LeetCode - Word Search II

Given an m x n board of characters and a list of strings words, return all words on the board.

Each word must be constructed from letters of sequentially adjacent cells, where adjacent cells are horizontally or vertically neighboring. The same letter cell may not be used more than once in a word.

 

Example 1:

Input: board = [["o","a","a","n"],["e","t","a","e"],["i","h","k","r"],["i","f","l","v"]], words = ["oath","pea","eat","rain"]
Output: ["eat","oath"]

Example 2:

Input: board = [["a","b"],["c","d"]], words = ["abcb"]
Output: []

 

Constraints:

• m == board.length
• n == board[i].length
• 1 <= m, n <= 12
• board[i][j] is a lowercase English letter.
• 1 <= words.length <= 3 * 104
• 1 <= words[i].length <= 10
• words[i] consists of lowercase English letters.
• All the strings of words are unique.

 

ChatGPT's Solution:

class TrieNode:
    def __init__(self):
        self.children = {}
        self.is_word = False


class Solution:
    def findWords(self, board: List[List[str]], words: List[str]) -> List[str]:
        # Build Trie from words
        def build_trie(words):
            root = TrieNode()
            for word in words:
                node = root
                for char in word:
                    if char not in node.children:
                        node.children[char] = TrieNode()
                    node = node.children[char]
                node.is_word = True
            return root
        
        # Backtracking DFS function to search for words
        def dfs(board, node, i, j, path):
            # Check boundaries and if current position is already visited or doesn't match
            if i < 0 or j < 0 or i >= len(board) or j >= len(board[0]) or board[i][j] == '#':
                return
            
            char = board[i][j]
            if char not in node.children:
                return
            
            # Mark the cell as visited
            board[i][j] = '#'

            node = node.children[char]
            path += char

            # If we found a valid word, add it to the result
            if node.is_word:
                result.add(path)
            
            # Explore the 4 adjacent cells
            dfs(board, node, i + 1, j, path)
            dfs(board, node, i - 1, j, path)
            dfs(board, node, i, j + 1, path)
            dfs(board, node, i, j - 1, path)

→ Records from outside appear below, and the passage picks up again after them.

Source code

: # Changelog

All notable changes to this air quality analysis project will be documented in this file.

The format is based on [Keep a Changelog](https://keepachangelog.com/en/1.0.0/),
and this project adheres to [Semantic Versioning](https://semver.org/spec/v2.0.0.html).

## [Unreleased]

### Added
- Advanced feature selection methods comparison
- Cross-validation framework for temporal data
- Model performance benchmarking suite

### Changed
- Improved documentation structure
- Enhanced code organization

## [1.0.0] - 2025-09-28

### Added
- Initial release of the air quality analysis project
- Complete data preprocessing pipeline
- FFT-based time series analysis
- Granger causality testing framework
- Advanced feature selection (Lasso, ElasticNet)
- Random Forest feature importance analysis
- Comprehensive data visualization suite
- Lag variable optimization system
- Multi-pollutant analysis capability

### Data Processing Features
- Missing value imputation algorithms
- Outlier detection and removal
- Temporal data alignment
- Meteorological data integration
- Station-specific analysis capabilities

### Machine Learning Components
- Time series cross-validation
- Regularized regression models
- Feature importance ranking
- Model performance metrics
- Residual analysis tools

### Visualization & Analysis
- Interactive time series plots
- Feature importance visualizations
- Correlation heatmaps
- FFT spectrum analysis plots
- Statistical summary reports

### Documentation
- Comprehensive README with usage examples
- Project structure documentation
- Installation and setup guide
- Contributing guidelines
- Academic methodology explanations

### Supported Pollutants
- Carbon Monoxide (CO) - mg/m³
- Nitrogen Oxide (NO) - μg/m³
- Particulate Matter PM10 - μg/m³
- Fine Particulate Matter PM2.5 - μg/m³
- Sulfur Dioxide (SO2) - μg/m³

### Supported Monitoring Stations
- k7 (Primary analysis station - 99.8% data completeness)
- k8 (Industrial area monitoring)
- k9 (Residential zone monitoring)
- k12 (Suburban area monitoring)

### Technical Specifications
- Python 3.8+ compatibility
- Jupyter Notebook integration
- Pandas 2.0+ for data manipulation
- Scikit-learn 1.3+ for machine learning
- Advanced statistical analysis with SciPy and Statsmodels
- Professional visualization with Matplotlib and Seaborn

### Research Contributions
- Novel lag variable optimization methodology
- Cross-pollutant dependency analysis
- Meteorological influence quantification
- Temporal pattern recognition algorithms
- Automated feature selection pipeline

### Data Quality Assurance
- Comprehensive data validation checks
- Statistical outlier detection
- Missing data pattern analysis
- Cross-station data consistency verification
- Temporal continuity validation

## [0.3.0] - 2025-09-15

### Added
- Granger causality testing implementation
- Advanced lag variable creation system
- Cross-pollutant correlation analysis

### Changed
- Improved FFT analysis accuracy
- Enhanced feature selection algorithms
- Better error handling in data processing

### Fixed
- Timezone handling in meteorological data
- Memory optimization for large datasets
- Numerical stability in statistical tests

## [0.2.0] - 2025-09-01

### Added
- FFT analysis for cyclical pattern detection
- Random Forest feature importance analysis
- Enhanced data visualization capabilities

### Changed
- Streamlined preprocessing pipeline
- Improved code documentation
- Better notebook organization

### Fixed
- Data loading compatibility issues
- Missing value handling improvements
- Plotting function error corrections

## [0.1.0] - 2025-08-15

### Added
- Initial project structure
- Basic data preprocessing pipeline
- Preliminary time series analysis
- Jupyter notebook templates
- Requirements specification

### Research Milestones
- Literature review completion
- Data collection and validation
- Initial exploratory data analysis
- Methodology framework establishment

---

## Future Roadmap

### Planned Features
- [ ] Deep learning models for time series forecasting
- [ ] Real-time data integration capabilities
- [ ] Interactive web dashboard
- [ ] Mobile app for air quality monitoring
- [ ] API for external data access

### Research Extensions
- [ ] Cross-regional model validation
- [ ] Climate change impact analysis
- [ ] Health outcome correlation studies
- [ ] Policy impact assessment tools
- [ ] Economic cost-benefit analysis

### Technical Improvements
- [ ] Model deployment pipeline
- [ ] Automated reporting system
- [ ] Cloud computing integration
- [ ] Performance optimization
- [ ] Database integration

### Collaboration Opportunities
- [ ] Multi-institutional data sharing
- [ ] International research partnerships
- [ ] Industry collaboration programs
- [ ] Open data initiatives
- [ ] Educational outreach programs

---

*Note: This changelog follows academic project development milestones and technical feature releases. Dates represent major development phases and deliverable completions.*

            # Un mark the cell for the next exploration
            board[i][j] = char
        
        # Main part of the algorithm
        trie_root = build_trie(words)
        result = set()

        for i in range(len(board)):
            for j in range(len(board[0])):
                dfs(board, trie_root, i, j, '')
        
        return list(result)

 

 

Explanation:

1. TrieNode Class: A basic Trie node that stores the children nodes and a boolean flag is_word to mark if the node represents the end of a word.

2. build_trie(): Builds a Trie from the list of words.

3. dfs(): Performs Depth-First Search (DFS) to explore adjacent cells on the board. If the current cell matches the next character of a word, the search continues. If a complete word is found, it's added to the result set.

4. Main Loop: The main function iterates over the board, and for each cell, calls dfs to search for words starting from that cell.